Julia enjoyed the variety of exercises that she did with Lorenzo. “At first, physical therapy was hard, but after a little bit, it all started getting easier,” she says. Over the course of eight sessions, Vite carefully managed and monitored Julia’s progress until they believed that she was able to perform. After she passed a rigorous functional test with flying colors, they knew that she was ready. Julia performed well in the USAG Development Camp in October and is continuing to compete pain-free!

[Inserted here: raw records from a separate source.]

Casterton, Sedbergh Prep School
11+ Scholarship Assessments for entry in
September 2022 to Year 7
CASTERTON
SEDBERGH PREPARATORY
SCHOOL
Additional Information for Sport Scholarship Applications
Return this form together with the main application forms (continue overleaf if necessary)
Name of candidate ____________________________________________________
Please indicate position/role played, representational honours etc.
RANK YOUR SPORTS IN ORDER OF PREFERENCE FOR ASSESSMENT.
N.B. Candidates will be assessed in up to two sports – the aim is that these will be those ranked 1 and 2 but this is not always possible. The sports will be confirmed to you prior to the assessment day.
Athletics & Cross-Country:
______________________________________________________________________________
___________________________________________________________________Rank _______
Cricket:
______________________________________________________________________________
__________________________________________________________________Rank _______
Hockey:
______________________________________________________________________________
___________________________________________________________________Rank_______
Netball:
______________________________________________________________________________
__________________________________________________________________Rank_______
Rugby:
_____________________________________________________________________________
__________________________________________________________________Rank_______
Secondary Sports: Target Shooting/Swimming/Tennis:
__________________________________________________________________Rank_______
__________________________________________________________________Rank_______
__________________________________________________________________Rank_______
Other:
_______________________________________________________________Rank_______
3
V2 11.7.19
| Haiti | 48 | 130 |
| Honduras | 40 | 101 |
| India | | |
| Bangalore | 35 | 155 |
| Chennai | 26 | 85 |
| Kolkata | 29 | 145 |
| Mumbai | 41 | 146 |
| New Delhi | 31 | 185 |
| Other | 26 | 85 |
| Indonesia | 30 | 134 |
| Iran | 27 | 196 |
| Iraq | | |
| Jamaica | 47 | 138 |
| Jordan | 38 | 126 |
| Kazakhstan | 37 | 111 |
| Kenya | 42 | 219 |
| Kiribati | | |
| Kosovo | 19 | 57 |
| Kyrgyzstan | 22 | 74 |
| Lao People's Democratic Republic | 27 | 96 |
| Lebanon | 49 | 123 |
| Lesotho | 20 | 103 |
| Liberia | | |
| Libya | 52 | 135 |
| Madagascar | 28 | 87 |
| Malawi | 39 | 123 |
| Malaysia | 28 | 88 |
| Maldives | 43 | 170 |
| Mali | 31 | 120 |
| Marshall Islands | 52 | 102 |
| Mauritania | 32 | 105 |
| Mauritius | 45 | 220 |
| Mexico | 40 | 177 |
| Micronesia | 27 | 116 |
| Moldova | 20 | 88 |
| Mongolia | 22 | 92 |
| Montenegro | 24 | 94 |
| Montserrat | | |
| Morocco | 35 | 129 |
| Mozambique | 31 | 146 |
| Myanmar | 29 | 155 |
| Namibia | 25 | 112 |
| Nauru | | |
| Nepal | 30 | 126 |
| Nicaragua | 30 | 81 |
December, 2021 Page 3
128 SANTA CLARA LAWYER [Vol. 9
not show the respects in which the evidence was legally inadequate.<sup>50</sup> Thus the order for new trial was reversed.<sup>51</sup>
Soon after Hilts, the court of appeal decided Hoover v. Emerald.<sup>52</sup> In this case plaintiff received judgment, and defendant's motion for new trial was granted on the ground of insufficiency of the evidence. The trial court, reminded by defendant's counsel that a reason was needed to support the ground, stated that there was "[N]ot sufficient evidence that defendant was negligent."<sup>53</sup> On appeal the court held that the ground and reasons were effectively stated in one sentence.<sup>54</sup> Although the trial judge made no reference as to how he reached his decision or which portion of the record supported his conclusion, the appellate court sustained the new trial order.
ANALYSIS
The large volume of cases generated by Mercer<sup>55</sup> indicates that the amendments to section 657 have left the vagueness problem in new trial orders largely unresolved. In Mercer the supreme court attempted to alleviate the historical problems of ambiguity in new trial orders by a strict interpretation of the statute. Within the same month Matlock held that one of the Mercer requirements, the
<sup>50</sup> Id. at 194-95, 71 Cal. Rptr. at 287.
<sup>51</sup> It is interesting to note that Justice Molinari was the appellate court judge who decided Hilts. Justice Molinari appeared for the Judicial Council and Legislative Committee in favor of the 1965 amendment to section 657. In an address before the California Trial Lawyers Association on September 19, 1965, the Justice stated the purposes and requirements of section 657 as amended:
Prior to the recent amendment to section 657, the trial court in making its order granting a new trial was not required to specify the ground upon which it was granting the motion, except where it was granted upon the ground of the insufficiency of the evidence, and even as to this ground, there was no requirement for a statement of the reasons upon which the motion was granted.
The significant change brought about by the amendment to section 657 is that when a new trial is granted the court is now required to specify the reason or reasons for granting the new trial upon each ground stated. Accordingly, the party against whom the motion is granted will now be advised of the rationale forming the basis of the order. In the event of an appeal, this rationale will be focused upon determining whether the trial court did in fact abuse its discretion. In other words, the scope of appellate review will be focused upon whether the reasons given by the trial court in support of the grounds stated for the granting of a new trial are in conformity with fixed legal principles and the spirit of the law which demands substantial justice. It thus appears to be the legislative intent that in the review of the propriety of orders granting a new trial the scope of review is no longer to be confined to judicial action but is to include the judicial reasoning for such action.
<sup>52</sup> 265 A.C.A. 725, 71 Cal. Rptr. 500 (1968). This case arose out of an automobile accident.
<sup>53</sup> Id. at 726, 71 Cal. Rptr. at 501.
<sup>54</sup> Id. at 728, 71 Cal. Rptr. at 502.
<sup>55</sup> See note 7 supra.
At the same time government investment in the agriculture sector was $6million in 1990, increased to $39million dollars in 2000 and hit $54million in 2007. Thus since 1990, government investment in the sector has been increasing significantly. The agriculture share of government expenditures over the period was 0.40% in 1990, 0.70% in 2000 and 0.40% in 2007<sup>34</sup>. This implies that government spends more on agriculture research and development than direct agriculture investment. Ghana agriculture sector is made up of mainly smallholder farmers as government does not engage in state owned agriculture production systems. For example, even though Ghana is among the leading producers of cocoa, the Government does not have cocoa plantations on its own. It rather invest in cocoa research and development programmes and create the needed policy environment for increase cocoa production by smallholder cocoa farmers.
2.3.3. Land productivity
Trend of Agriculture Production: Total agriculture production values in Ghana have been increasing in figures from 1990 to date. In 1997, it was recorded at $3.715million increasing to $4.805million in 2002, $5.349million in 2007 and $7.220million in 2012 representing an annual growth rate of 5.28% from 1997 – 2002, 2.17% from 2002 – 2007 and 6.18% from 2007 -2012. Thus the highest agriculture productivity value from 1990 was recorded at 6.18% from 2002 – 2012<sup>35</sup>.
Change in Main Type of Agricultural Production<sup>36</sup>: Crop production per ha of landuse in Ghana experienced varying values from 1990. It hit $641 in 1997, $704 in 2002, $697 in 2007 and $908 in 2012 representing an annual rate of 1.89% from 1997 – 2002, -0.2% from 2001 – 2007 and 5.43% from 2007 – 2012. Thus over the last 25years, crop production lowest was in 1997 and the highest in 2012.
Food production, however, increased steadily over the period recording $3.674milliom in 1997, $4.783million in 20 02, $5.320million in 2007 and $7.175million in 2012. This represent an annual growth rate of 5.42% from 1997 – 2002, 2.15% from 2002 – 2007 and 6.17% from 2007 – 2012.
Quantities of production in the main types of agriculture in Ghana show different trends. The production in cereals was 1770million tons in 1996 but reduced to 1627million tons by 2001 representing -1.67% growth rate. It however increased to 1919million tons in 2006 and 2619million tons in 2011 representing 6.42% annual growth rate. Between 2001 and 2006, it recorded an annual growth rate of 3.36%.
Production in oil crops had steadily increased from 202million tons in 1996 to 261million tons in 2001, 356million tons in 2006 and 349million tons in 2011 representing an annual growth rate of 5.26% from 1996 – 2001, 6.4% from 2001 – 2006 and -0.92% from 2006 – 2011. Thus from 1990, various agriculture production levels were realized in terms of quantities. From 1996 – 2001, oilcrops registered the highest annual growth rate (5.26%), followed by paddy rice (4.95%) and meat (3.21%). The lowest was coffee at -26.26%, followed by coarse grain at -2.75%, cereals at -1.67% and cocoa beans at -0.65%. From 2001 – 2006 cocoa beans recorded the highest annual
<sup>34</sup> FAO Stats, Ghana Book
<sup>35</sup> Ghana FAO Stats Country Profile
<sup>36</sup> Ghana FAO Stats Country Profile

Although COVID-19 slowed everything down for a while, it did show young athletes how taking time off can be beneficial. “In the gymnastics culture, people always think that you shouldn’t take any time off, but the pandemic showed us that if you miss some time and if you do it right, you can come right back and avoid injury,” says Heather. “In some cases, girls came back stronger in their core, which made them stronger gymnasts.”

Young athletes often feel like they have to play through the pain, so they don’t let their team or coaches down. Both Julia and Heather encourage other young athletes to speak up when something doesn’t feel right. “Talk to your coaches about it and tell them what’s happening,” says Julia. “Make sure that they know, so they don’t push too hard because you don’t want to hurt yourself.” Injuries may be treated quickly early on, but if athletes continue to practice and compete at a high level, it may become much worse, taking them out of their sport much longer. “Missing practice to go to Physical Therapy, does not mean you are falling behind or not getting stronger,” says Heather. “You are actually getting even stronger by going through physical therapy.”

Today, Julia continues her exercises to help prevent future injuries, and she is using everything that she has learned through this experience to help her fulfill her dream of competing in the Olympics!